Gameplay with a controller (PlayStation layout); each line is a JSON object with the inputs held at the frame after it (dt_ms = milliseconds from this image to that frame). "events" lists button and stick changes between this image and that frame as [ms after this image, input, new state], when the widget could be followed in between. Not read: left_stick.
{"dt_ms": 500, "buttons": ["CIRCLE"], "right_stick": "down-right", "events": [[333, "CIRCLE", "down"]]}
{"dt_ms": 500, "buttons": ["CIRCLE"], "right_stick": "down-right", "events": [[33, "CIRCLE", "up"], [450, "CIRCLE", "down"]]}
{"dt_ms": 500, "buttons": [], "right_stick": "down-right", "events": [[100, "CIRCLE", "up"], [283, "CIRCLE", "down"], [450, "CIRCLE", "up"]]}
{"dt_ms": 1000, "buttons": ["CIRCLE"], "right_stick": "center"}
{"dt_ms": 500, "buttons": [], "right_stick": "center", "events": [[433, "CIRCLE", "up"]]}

#### ABOUT THIS EXERCISE:
Within the records above, count the lines that include the string "center"; state the number and nothing else.

#### ANSWER TO THIS EXERCISE:
2